Data items
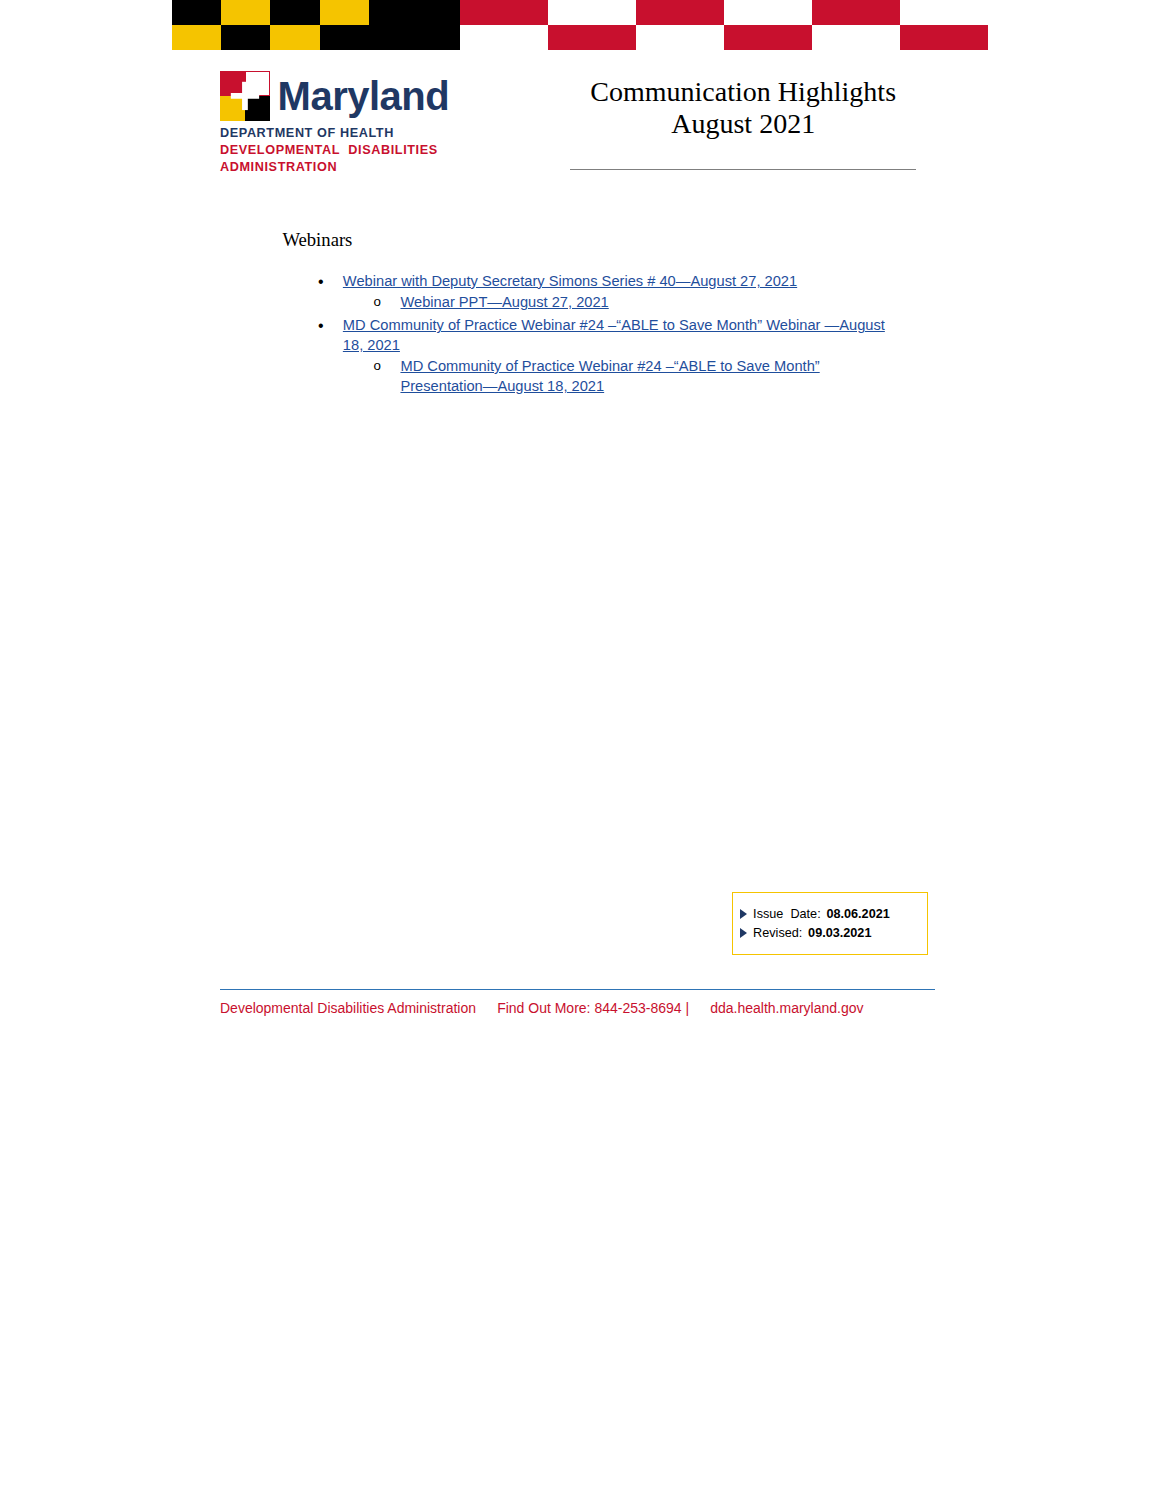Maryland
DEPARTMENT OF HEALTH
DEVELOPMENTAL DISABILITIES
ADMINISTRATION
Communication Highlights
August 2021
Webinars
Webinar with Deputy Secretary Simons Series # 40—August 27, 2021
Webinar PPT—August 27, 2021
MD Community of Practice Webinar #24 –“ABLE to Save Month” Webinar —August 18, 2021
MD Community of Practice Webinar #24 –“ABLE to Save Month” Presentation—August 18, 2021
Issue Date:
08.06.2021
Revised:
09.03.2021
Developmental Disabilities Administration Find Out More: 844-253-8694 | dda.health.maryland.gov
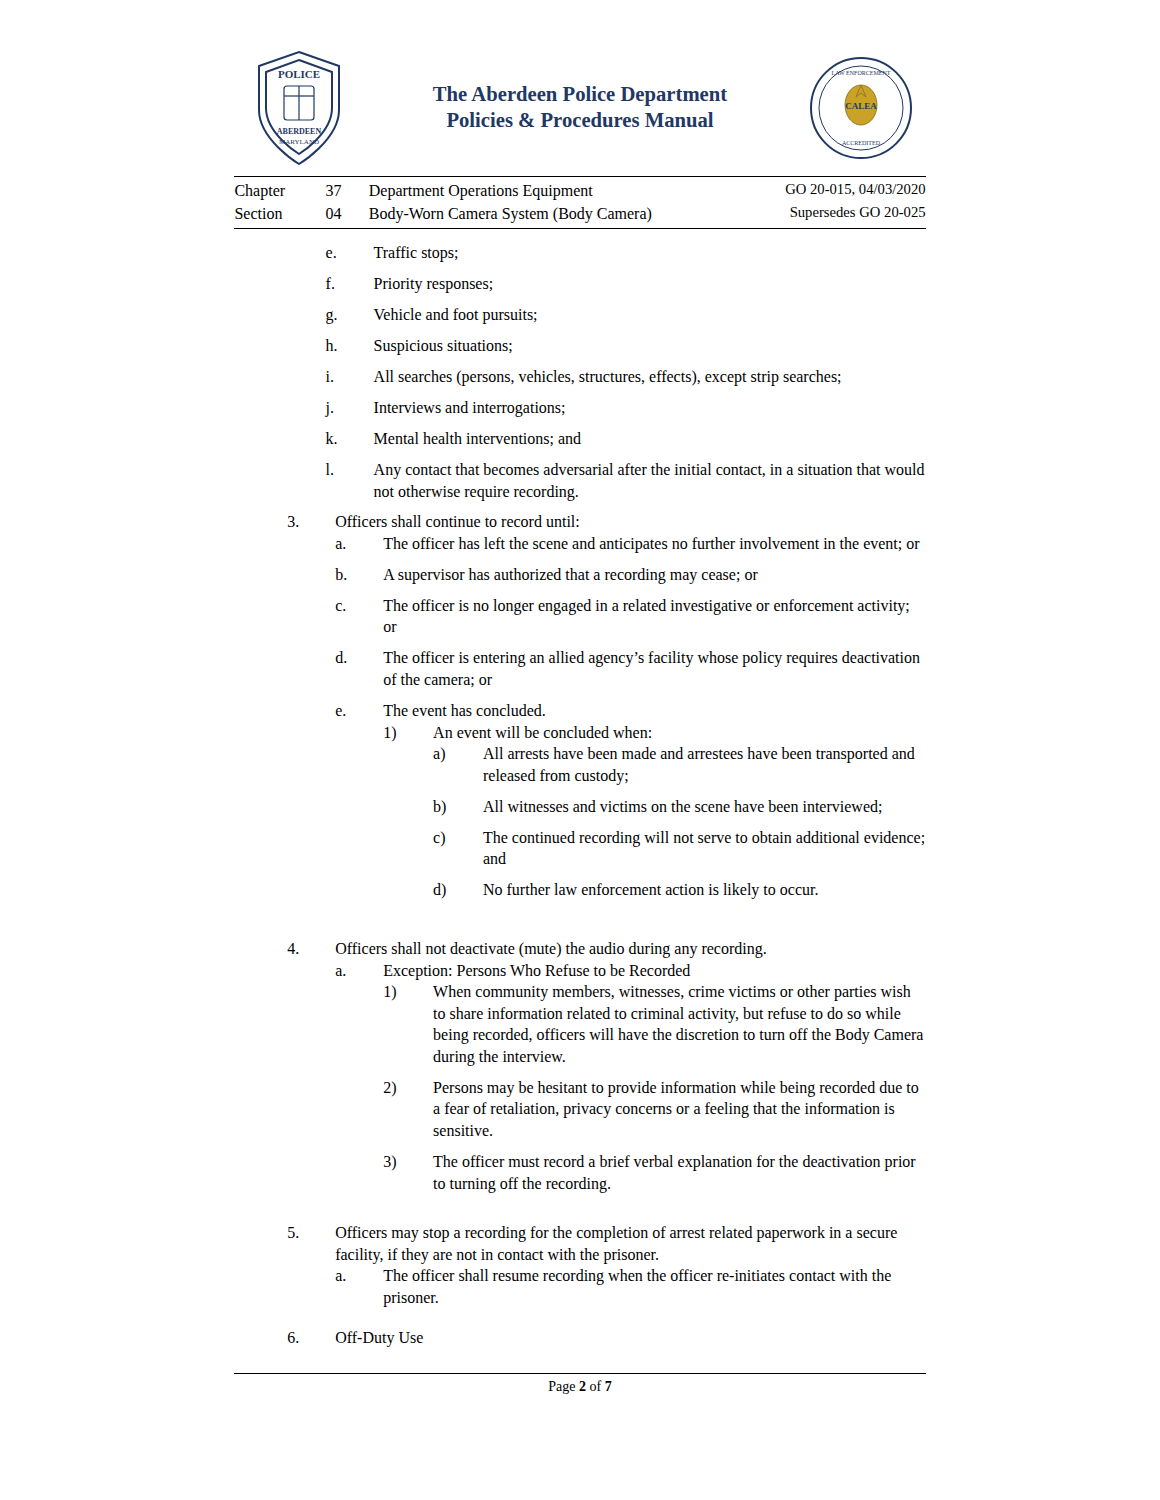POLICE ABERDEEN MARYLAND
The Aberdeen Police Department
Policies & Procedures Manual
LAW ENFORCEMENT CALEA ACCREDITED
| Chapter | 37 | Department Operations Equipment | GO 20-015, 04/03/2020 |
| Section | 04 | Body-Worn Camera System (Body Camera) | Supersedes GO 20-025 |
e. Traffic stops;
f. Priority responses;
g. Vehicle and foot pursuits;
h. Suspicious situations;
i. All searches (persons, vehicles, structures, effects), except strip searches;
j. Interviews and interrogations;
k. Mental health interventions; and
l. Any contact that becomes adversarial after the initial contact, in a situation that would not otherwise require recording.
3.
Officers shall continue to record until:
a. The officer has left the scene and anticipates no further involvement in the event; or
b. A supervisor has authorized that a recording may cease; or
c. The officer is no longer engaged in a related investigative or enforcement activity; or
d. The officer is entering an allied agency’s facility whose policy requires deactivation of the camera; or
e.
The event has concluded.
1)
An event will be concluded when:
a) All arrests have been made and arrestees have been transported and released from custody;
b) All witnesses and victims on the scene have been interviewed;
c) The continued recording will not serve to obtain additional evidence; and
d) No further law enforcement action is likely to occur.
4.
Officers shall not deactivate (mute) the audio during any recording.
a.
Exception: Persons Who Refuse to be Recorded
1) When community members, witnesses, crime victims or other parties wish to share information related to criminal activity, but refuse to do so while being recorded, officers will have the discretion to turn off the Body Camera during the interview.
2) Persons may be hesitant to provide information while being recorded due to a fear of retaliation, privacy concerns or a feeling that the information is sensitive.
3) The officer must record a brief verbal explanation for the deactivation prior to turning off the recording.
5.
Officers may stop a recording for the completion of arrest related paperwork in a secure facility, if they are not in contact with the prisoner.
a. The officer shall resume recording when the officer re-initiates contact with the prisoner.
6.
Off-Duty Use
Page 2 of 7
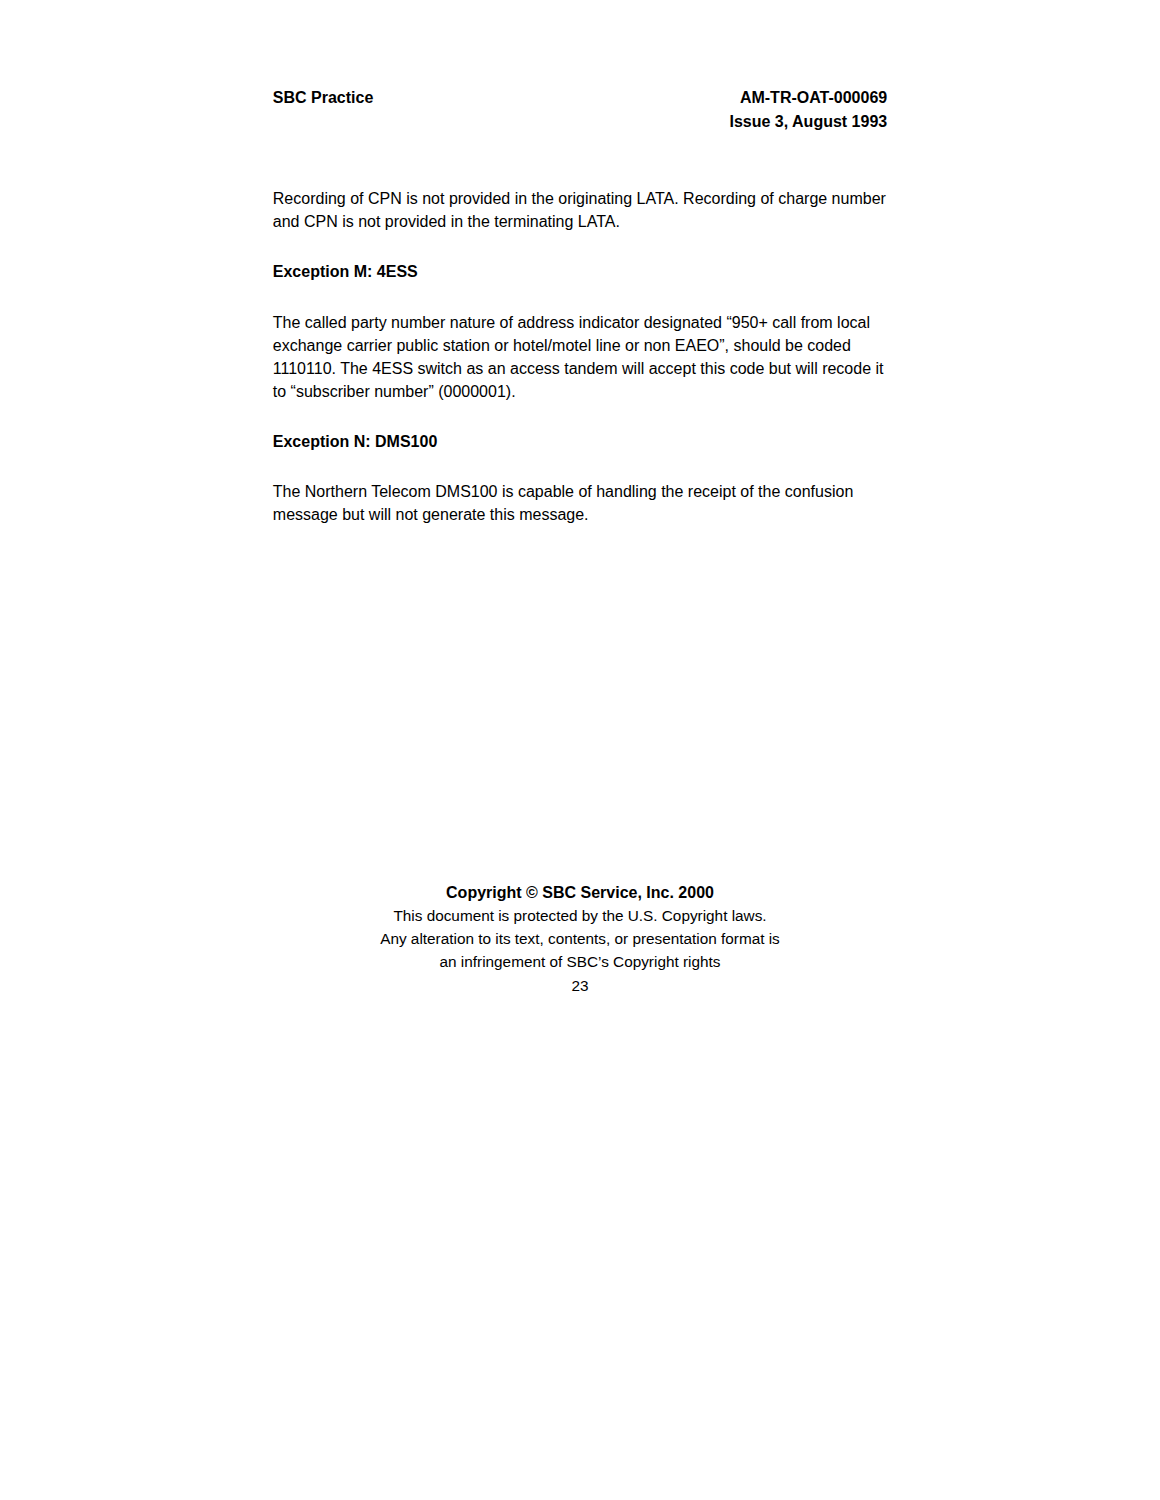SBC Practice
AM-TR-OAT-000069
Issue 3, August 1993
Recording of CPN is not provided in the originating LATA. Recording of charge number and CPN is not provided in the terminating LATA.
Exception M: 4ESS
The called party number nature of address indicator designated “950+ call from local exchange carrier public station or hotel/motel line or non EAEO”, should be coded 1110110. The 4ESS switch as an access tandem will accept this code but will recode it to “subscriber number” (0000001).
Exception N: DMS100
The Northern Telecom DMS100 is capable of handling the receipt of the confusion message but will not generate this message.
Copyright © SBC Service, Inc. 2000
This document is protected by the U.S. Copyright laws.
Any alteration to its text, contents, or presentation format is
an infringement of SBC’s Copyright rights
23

Required work
Go through the entries above and copy each line holding the string "during".

Completed exercise
Officers shall not deactivate (mute) the audio during any recording.
1) When community members, witnesses, crime victims or other parties wish to share information related to criminal activity, but refuse to do so while being recorded, officers will have the discretion to turn off the Body Camera during the interview.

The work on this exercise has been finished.